REQUIREMENT 1 –
In the buyer advice text, for how long can you shop various lenders without adversely affecting your credit report?
REQUIREMENT 2 –
Pick up the buyer advice text after its last sentence and carry it forward.

Advice for Buyers

When to buy is an individual decision based on your personal needs, wants and timeframe.

Your REALTOR® can help you determine your buying power.

Your REALTOR® has many resources to assist you in your home search.

Your REALTOR® can assist you in the selection process by providing objective information about each property.

Your REALTOR® can help you negotiate.

Your REALTOR® provides due diligence during the evaluation of the property.

Your REALTOR® can help you in understanding different financing options and in identifying qualified lenders.

Your REALTOR® can guide you through the closing process and make sure everything flows together smoothly.

A recommendation from a friend or work colleague is an excellent way to find a sales associate. Be sure to ask if they would use the agent again. You also can call the managers of local real estate firms to inquire on recommendations of sales associates who work in areas or neighborhoods you are interested in. Drive through neighborhoods you are interested in and look for signs of associates that specialize in those particular areas. Interview several associates to find someone you feel comfortable working with and provide the services you feel best suit your needs.

Obtain a free credit report from Transunion, Experian and Equifax at www.annualcreditreport.com. These are the three major credit reporting agencies lenders use to determine your credit score. Review your credit report for any possible errors that may be listed on your report.

If you have questions, a trusted resource for credit advice is https://ftc.gov/bcp/menus/consumer/credit.shtm

You can shop various lenders for up to 30 days without adversely affecting your credit report. Items to check with the various lenders:

  • Are they with a reputable company or bank?
  • Ask for a list of their fees.
  • What are the total fees/APR? It should be close to your interest rate, and if not, why?
  • Is there a prepay penalty?
  • Does the loan or loan program sound too good to be true? If so, it might be!

A reputable loan officer will be able to assist you in determining the right type of mortgage for your situation.

Can I find the value of a home through the internet?

You can get some idea of a home's value by searching the Internet. For the Tulsa metropolitan area, on the TulsaRealtors.com website, click on “Estimate your Home’s Value”. This service does not produce an official appraisal; and it does not factor in market nuances or other issues a certified appraiser or real estate professional will consider in assessing the value of your home.

What is the best way of finding out how much a home is worth?

The best way to find the value of your home is to contact a REALTOR® for a comparative market analysis. Either an appraisal or a comparative market analysis is the most accurate way to determine what a home is worth.

How do you determine the value of a foreclosed property?

Buyers considering a foreclosure property should obtain as much information as possible from the lender, including the range of bids expected. It also is important to examine the property. If you are unable to get into a foreclosure property, check with surrounding neighbors about the property's condition. It also is possible to do your own cost comparison through researching comparable properties recorded at the county assessor's office, or through Internet sites specializing in property records.

What is the difference between list price, sales price and appraisal value?

The list price is a seller's advertised price, a figure that usually is only a rough estimate of what the seller wants to get. Sellers can price high, low or close to what they hope to get. To judge whether the list price is a fair one, be sure to consult comparable sales prices in the area.

DATA EXTRACT –
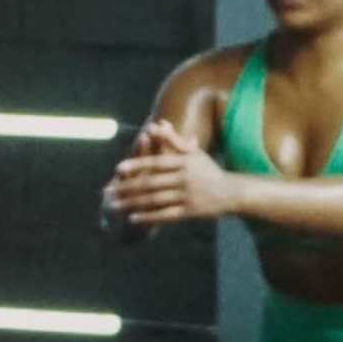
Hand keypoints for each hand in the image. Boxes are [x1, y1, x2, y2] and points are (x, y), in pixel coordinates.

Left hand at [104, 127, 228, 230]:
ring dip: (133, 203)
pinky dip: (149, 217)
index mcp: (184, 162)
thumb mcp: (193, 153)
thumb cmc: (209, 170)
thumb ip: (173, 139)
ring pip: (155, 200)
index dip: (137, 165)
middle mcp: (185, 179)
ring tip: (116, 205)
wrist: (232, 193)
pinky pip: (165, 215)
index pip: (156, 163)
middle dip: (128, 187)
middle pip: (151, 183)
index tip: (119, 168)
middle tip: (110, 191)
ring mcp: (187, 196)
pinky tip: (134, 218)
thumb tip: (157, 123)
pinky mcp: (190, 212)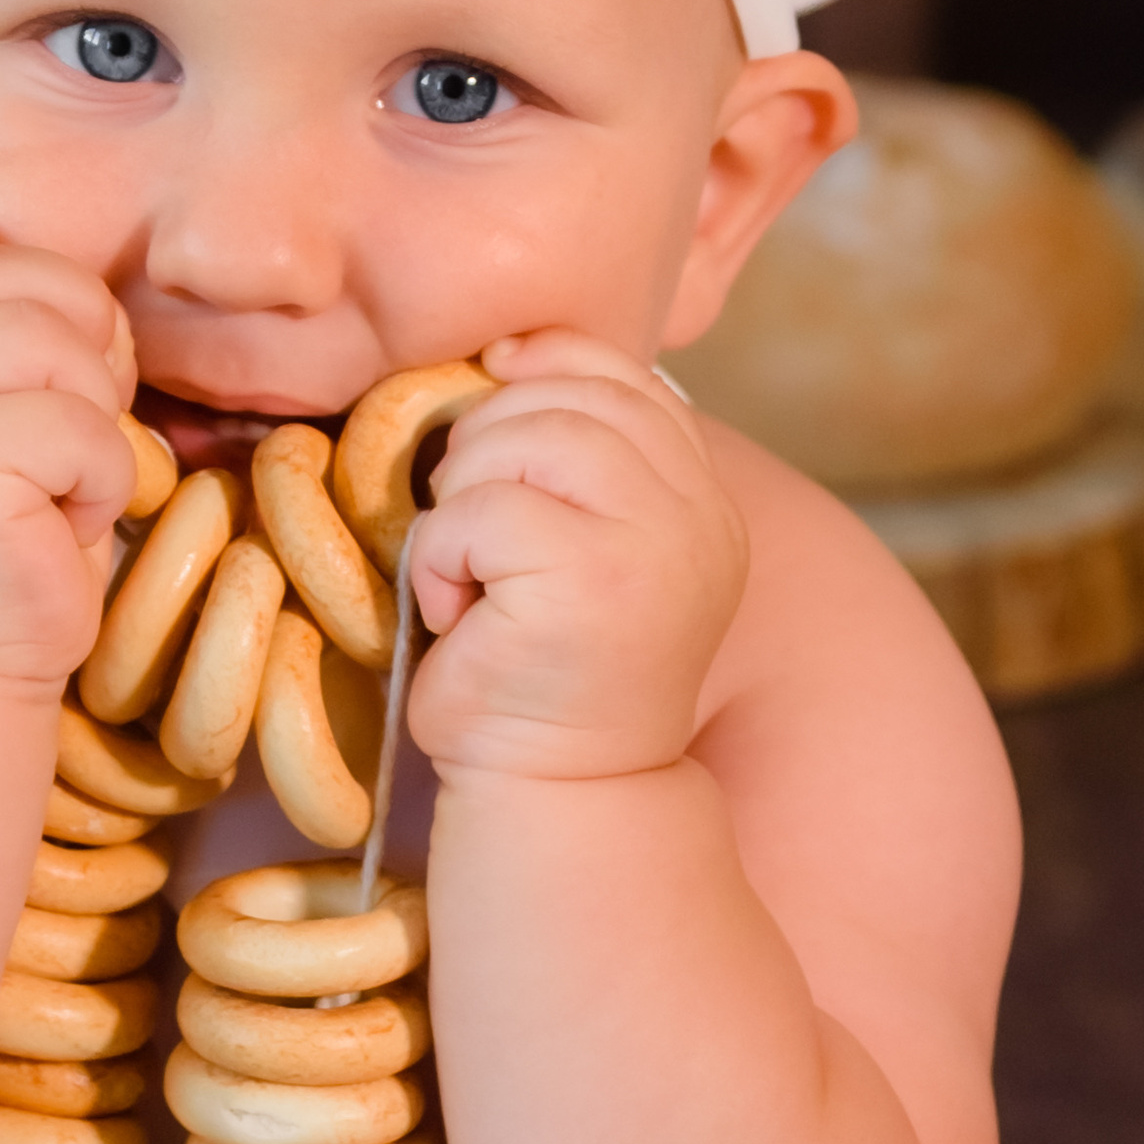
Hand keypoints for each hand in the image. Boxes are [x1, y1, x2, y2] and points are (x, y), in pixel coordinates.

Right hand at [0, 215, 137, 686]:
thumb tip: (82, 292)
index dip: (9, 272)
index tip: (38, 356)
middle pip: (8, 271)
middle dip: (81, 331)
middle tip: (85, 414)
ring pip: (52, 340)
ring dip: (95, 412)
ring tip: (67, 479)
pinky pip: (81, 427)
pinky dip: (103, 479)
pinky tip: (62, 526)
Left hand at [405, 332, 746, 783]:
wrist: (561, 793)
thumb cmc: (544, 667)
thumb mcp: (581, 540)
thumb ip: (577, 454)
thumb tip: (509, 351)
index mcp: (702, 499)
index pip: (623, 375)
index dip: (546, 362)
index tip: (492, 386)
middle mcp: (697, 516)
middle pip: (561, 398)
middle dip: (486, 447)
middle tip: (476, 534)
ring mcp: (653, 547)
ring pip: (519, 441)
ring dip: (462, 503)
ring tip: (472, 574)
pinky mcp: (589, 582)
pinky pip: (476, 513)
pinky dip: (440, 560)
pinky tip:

ANSWER BOX 1 –
Up to 30 days.

ANSWER BOX 2 –
The sales price is the amount of money you are willing to pay for the property and seller agrees to accept.

The appraisal value is a certified appraiser's estimate of the worth of a property, and is based on comparable sales, the condition of the property and numerous other factors.

What is the difference between market value and appraised value?

The appraised value of a house is a certified appraiser's opinion of the worth of a home at a given point in time. Lenders require appraisals as part of the loan application process.

Market value is what price the house will bring at a given point in time. A comparative market analysis is an informal estimate of market value, based on sales of comparable properties, performed by a real estate licensee. Either an appraisal or a comparative market analysis is the most accurate way to determine what your home is worth.

What standards do appraisers use to estimate value?

Appraisers use several factors when estimating a home's value, including the home's size and square footage, the condition of the home and neighborhood, comparable local sales, any pertinent historical information, sales performance and indices that forecast future value.

For appraisers licensed in Oklahoma, contact the Oklahoma Real Estate Appraisal Board:
PO Box 53408
Oklahoma City, OK 73107
(800)522-0071
Real Estate Appraisal Board/

All questions concerning property insurance should be directed to your insurance agent for information regarding your specific situation and the property in question.

What's a home inspection?

A home inspection protects you, the buyer, against defects in your home selection. A home inspection is when professional inspector -- often a contractor or an engineer -- inspects the home, searching for defects or other problems that might cause problems for the owner after purchase. The inspector represents the buyer and is paid by the buyer. The inspection usually takes place after a purchase contract between buyer and seller has been signed.

How do I find a home inspector?

Inspectors are listed in the yellow pages. You can ask for referrals from friends. Ask for their credentials, such as contractor's license or engineering certificate. Also, check out their references.

The governing agency for home inspectors in Oklahoma Is the Health Department, OK.gov/Health ; search home inspectors.

Which house you can afford depends on your income, credit rating, current monthly expenses, down payment and the current interest rate. Pre-qualifying for a home loan should always be your first step. This will help give you guidelines on your search for new home. A REALTOR® can help you get pre-qualified with a lender. This does not guarantee you will be granted a mortgage, but it will be expected of you when you make an offer on a home.

Make a “wish list” of features in your new home of your basic requirements and optional items, such as:

  • Price range
  • Schools
  • One Story/Two Story/Condominium, etc.
  • Close to public transportation
  • Number of bedrooms/baths
  • Types of Property Available.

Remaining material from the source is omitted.